ANDREW RETTMAN AND IHOR TYMOTS
EUOBSERVER / BRUSSELS - EU diplomats are preparing top-up sanctions on Belarus after President Alexander Lukashenko jailed protesters for up to four years and amid reports of torture by his secret police, the KGB.
The new measures are designed to cause pain for the leader's state budget and private income but to avoid a shock to the country's economy or to EU companies in Latvia, Lithuania, the Netherlands and Poland.
The sanctions are to target individuals believed to be funneling money to the nomenklatura from petroleum products firms Belneftekhim and Triple, arms producer Beltechexport and the fertiliser company Belaruskalii.
The new package is being drawn up by EU embassies in Minsk and mid-level diplomats in Brussels and is likely to be adopted by EU foreign ministers in April.
Opposition leader and economist Jaroslav Romanchuk from the United Civil Party told EUobserver the EU should watch out for dirty tricks. "Due to the Belarus-Russia Customs Union, it would be very easy for Lukashenko to re-label Belarusian oil products as coming from Russia," he said.
Lukashenko courts have in the past few weeks jailed four people for up to four years each for taking part in post-election protests in December. More than 30 others face serious charges.
Another opposition leader, Ales Mikhalevich, has said the KGB tortured him at its high-security prison in Minsk in January.
Speaking in an interview with Ukrainian journalist Ihor Tymots, Mr Mikhalevich said he was taken from his cell by masked men, handcuffed and dragged along the ground with his face in the snow. He was beaten on the legs, held in temperatures of minus 10 degrees Celsius, deprived of sleep and made to inhale acetone fumes.
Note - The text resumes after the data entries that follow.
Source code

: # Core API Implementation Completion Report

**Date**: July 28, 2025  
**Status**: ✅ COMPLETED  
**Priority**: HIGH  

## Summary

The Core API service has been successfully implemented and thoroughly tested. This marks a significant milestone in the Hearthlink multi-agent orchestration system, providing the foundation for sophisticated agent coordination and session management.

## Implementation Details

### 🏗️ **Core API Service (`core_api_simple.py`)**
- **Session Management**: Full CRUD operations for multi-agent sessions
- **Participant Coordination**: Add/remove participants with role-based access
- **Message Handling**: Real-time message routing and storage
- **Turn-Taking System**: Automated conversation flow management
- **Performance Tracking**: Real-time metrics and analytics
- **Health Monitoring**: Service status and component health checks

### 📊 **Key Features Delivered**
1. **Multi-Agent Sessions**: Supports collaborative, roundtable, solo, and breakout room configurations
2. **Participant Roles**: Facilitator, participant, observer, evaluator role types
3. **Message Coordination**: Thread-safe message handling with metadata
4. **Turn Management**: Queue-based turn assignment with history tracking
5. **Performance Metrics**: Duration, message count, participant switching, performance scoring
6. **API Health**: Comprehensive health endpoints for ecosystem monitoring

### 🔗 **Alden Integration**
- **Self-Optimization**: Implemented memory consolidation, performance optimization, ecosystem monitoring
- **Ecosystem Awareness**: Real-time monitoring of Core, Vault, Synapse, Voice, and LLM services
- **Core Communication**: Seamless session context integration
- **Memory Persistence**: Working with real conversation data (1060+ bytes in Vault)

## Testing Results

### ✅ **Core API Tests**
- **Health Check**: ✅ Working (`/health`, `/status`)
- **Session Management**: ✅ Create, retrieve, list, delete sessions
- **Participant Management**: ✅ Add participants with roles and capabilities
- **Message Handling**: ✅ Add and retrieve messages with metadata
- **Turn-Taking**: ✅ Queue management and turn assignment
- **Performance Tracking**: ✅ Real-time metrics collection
"My blood pressure is high and I am beginning to lose my vision. I am only 35, so I was one of the youngest and strongest political prisoners there. Only imagine, what is going on with those who have chronic illnesses," he said.
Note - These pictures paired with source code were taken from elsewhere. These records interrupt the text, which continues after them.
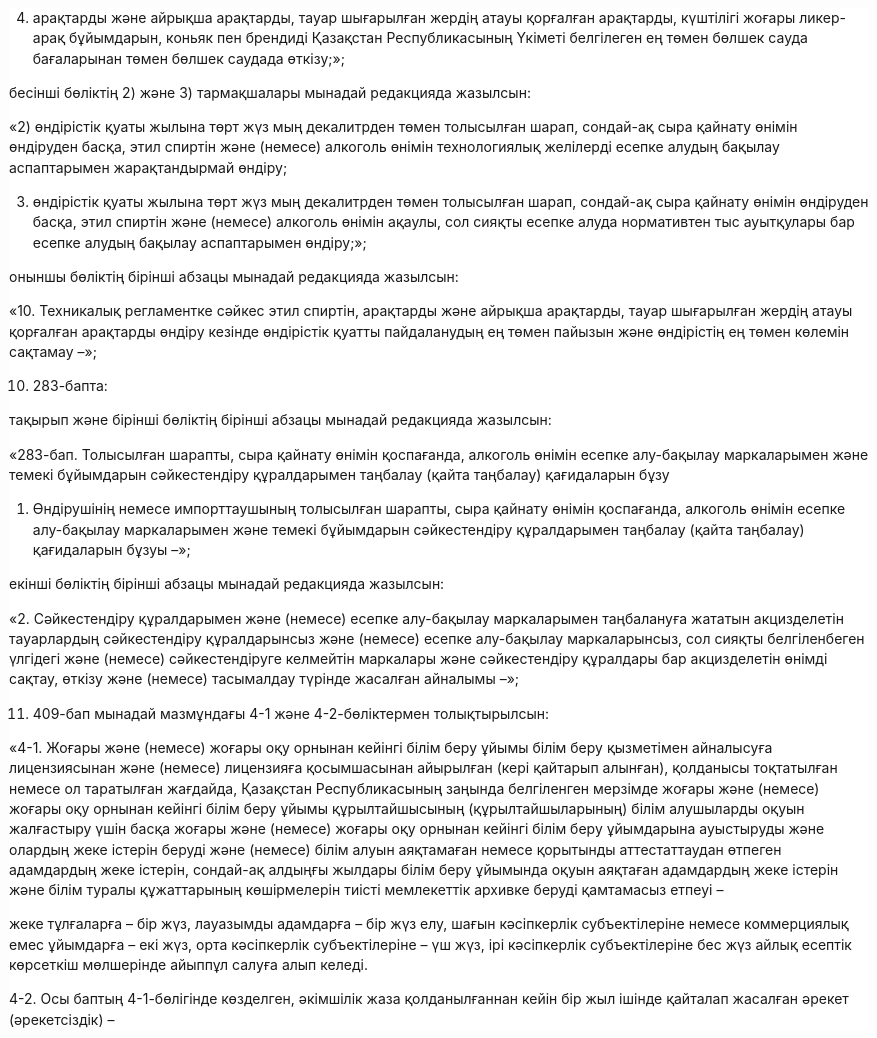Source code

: 4) арақтарды және айрықша арақтарды, тауар шығарылған жердің атауы қорғалған арақтарды, күштілігі жоғары ликер-арақ бұйымдарын, коньяк пен брендиді Қазақстан Республикасының Үкіметі белгілеген ең төмен бөлшек сауда бағаларынан төмен бөлшек саудада өткізу;»; 

бесінші бөліктің 2) және 3) тармақшалары мынадай редакцияда жазылсын:

«2) өндірістік қуаты жылына төрт жүз мың декалитрден төмен толысылған шарап, сондай-ақ сыра қайнату өнімін өндіруден басқа, этил спиртін және (немесе) алкоголь өнімін технологиялық желілерді есепке алудың бақылау аспаптарымен жарақтандырмай өндіру;

3) өндірістік қуаты жылына төрт жүз мың декалитрден төмен толысылған шарап, сондай-ақ сыра қайнату өнімін өндіруден басқа, этил спиртін және (немесе) алкоголь өнімін ақаулы, сол сияқты есепке алуда нормативтен тыс ауытқулары бар есепке алудың бақылау аспаптарымен өндіру;»;

оныншы бөліктің бірінші абзацы мынадай редакцияда жазылсын:

«10. Техникалық регламентке сәйкес этил спиртін, арақтарды және айрықша арақтарды, тауар шығарылған жердің атауы қорғалған арақтарды өндіру кезінде өндірістік қуатты пайдаланудың ең төмен пайызын және өндірістің ең төмен көлемін сақтамау –»;

10) 283-бапта:

тақырып және бірінші бөліктің бірінші абзацы мынадай редакцияда жазылсын:

«283-бап.  Толысылған шарапты, сыра қайнату өнімін қоспағанда, алкоголь өнімін есепке алу-бақылау маркаларымен және темекі бұйымдарын сәйкестендіру құралдарымен таңбалау (қайта таңбалау) қағидаларын бұзу 

1. Өндірушінің немесе импорттаушының толысылған шарапты, сыра қайнату өнімін қоспағанда, алкоголь өнімін есепке алу-бақылау маркаларымен және темекі бұйымдарын сәйкестендіру құралдарымен таңбалау (қайта таңбалау) қағидаларын бұзуы –»;

екінші бөліктің бірінші абзацы мынадай редакцияда жазылсын:

«2. Сәйкестендіру құралдарымен және (немесе) есепке алу-бақылау маркаларымен таңбалануға жататын акцизделетін тауарлардың сәйкестендіру құралдарынсыз және (немесе) есепке алу-бақылау маркаларынсыз, сол сияқты белгіленбеген үлгідегі және (немесе) сәйкестендіруге келмейтін маркалары және сәйкестендіру құралдары бар акцизделетін өнімді сақтау, өткізу және (немесе) тасымалдау түрінде жасалған айналымы –»;

11) 409-бап мынадай мазмұндағы 4-1 және 4-2-бөліктермен толықтырылсын:

«4-1. Жоғары және (немесе) жоғары оқу орнынан кейінгі білім беру ұйымы білім беру қызметімен айналысуға лицензиясынан және (немесе) лицензияға қосымшасынан айырылған (кері қайтарып алынған), қолданысы тоқтатылған немесе ол таратылған жағдайда, Қазақстан Республикасының заңында белгіленген мерзімде жоғары және (немесе) жоғары оқу орнынан кейінгі білім беру ұйымы құрылтайшысының (құрылтайшыларының) білім алушыларды оқуын жалғастыру үшін басқа жоғары және (немесе) жоғары оқу орнынан кейінгі білім беру ұйымдарына ауыстыруды және олардың жеке істерін беруді және (немесе) білім алуын аяқтамаған немесе қорытынды аттестаттаудан өтпеген адамдардың жеке істерін, сондай-ақ алдыңғы жылдары білім беру ұйымында оқуын аяқтаған адамдардың жеке істерін және білім туралы құжаттарының көшірмелерін тиісті мемлекеттік архивке беруді қамтамасыз етпеуі – 

жеке тұлғаларға – бір жүз, лауазымды адамдарға – бір жүз елу, шағын кәсіпкерлік субъектілеріне немесе коммерциялық емес ұйымдарға – екі жүз, орта кәсіпкерлік субъектілеріне – үш жүз, ірі кәсіпкерлік субъектілеріне бес жүз айлық есептік көрсеткіш мөлшерінде айыппұл салуға алып келеді.

4-2. Осы баптың 4-1-бөлігінде көзделген, әкімшілік жаза қолданылғаннан кейін бір жыл ішінде қайталап жасалған әрекет (әрекетсіздік) –
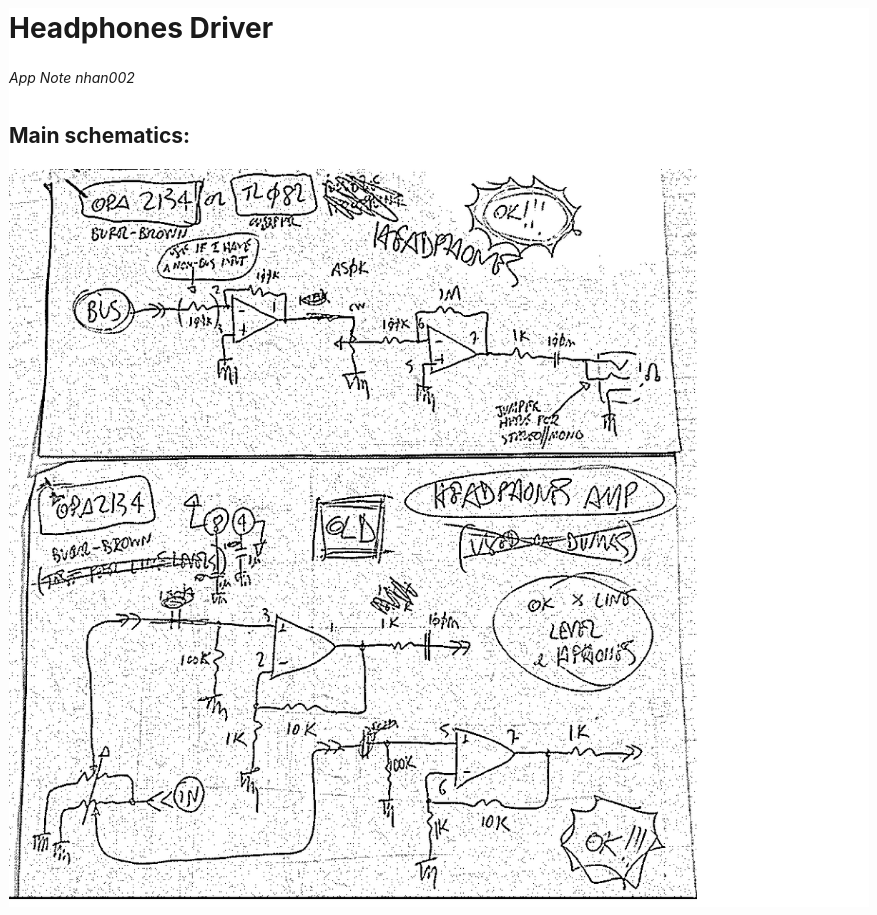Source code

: # Headphones Driver
###### App Note nhan002

## Main schematics:
<img src="img/IMG_20190207_140413-3.png" alt="" width="80%"/>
"I am one of few who was lucky enough to get out of this prison. I have to tell about the things I saw," he went on. "I don't want to see these people end up as psychological and physical cripples. Their lawyers have practically no access to them."
The EU is also preparing to update its existing list of almost 160 officials put under a visa ban and asset freeze in January.
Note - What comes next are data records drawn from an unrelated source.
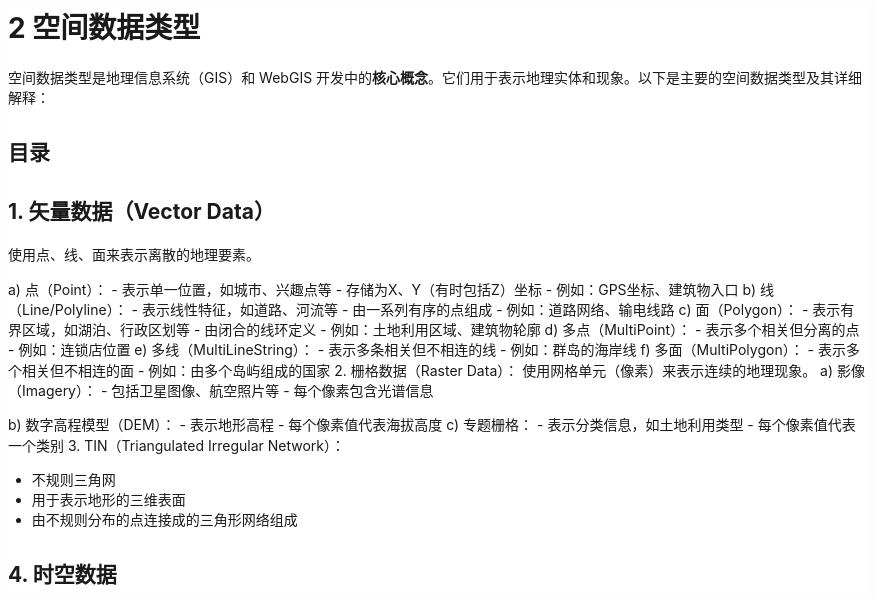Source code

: 
# 2 空间数据类型


空间数据类型是地理信息系统（GIS）和 WebGIS 开发中的**核心概念**。它们用于表示地理实体和现象。以下是主要的空间数据类型及其详细解释：


## 目录

 ## 1. 矢量数据（Vector Data） 
   
   使用点、线、面来表示离散的地理要素。
   
   a) 点（Point）：
      -  表示单一位置，如城市、兴趣点等
      -  存储为X、Y（有时包括Z）坐标
      -  例如：GPS坐标、建筑物入口
   b) 线（Line/Polyline）：
      - 表示线性特征，如道路、河流等
      - 由一系列有序的点组成
      - 例如：道路网络、输电线路
   c) 面（Polygon）：
      - 表示有界区域，如湖泊、行政区划等
      - 由闭合的线环定义
      - 例如：土地利用区域、建筑物轮廓
   d) 多点（MultiPoint）：
      - 表示多个相关但分离的点
      - 例如：连锁店位置
   e) 多线（MultiLineString）：
      - 表示多条相关但不相连的线
      - 例如：群岛的海岸线
   f) 多面（MultiPolygon）：
      - 表示多个相关但不相连的面
      - 例如：由多个岛屿组成的国家
2. 栅格数据（Raster Data）：
   使用网格单元（像素）来表示连续的地理现象。
   a) 影像（Imagery）：
      - 包括卫星图像、航空照片等
      - 每个像素包含光谱信息

   b) 数字高程模型（DEM）：
      - 表示地形高程
      - 每个像素值代表海拔高度
   c) 专题栅格：
      - 表示分类信息，如土地利用类型
      - 每个像素值代表一个类别
3. TIN（Triangulated Irregular Network）：
   - 不规则三角网
   - 用于表示地形的三维表面
   - 由不规则分布的点连接成的三角形网络组成

## 4. 时空数据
The original list included a dead judge and a duplicate judge. It also omitted to impose an asset freeze on Yuri Sivakov, a former interior minister accused of murdering four dissidents and laundering extortion money for high-level officials.
The omission prompted conspiracy theories in Minsk.
One independent journalist who did not want to be named said the UK and the US kept Mr Sivakov out of the asset freeze to make President Lukashenko "paranoid" that he is an agent of Western subversion. EU diplomats say it was a clerical error. "The EU does not do psychological warfare," one diplomatic contact said.
The 64 or 65-year old Mr Sivakov is said to drink heavily and to belong to Chyest, a club for KGB veterans which has its office in the same building as Mr Romanchuk's political party.
A former US ambassador to Minsk has reported that Chyest used to wash up to $1.5 milllion a day of black money for the Lukashenko cadre via banks in Poland, Russia and the US. But Mr Sivakov, who ran Chyest in 2006, no longer seems to be highly active.
"I see Pavlichenko going in and out but I never see Sivakov," Mr Romanchuk said, referring to Dmitry Pavlichenko, a former security official also accused of killing dissidents and also on the EU sanctions list.